* Your objective
When you reach the line containing "Frontiers in Energy Research |", begin copying, and keep copying each line exactly until the listing ends.

....

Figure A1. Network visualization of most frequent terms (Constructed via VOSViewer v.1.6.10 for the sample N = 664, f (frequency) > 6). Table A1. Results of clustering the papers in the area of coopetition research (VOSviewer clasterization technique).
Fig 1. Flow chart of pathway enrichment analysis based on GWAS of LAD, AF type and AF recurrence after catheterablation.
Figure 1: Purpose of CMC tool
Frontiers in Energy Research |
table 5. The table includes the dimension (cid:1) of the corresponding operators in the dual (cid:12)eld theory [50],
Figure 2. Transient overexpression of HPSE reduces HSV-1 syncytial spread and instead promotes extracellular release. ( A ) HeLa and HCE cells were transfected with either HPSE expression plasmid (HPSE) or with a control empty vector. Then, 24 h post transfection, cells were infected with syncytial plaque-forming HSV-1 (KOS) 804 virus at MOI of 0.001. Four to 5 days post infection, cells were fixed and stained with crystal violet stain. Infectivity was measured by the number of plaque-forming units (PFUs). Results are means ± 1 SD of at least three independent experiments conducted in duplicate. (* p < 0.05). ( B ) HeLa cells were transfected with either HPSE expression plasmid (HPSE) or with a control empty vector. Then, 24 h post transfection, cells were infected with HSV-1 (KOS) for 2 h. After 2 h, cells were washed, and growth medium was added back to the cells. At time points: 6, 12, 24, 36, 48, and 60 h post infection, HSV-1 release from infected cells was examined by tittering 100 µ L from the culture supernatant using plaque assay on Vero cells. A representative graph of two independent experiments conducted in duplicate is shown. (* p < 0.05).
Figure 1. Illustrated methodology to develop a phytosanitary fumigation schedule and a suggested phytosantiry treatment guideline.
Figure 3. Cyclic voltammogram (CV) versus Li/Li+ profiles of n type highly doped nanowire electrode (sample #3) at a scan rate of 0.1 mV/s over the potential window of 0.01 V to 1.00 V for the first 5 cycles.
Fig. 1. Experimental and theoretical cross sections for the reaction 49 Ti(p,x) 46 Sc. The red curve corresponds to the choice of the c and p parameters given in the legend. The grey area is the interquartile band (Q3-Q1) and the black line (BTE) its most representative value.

....

* Written response
Frontiers in Energy Research |
table 5. The table includes the dimension (cid:1) of the corresponding operators in the dual (cid:12)eld theory [50],
Figure 2. Transient overexpression of HPSE reduces HSV-1 syncytial spread and instead promotes extracellular release. ( A ) HeLa and HCE cells were transfected with either HPSE expression plasmid (HPSE) or with a control empty vector. Then, 24 h post transfection, cells were infected with syncytial plaque-forming HSV-1 (KOS) 804 virus at MOI of 0.001. Four to 5 days post infection, cells were fixed and stained with crystal violet stain. Infectivity was measured by the number of plaque-forming units (PFUs). Results are means ± 1 SD of at least three independent experiments conducted in duplicate. (* p < 0.05). ( B ) HeLa cells were transfected with either HPSE expression plasmid (HPSE) or with a control empty vector. Then, 24 h post transfection, cells were infected with HSV-1 (KOS) for 2 h. After 2 h, cells were washed, and growth medium was added back to the cells. At time points: 6, 12, 24, 36, 48, and 60 h post infection, HSV-1 release from infected cells was examined by tittering 100 µ L from the culture supernatant using plaque assay on Vero cells. A representative graph of two independent experiments conducted in duplicate is shown. (* p < 0.05).
Figure 1. Illustrated methodology to develop a phytosanitary fumigation schedule and a suggested phytosantiry treatment guideline.
Figure 3. Cyclic voltammogram (CV) versus Li/Li+ profiles of n type highly doped nanowire electrode (sample #3) at a scan rate of 0.1 mV/s over the potential window of 0.01 V to 1.00 V for the first 5 cycles.
Fig. 1. Experimental and theoretical cross sections for the reaction 49 Ti(p,x) 46 Sc. The red curve corresponds to the choice of the c and p parameters given in the legend. The grey area is the interquartile band (Q3-Q1) and the black line (BTE) its most representative value.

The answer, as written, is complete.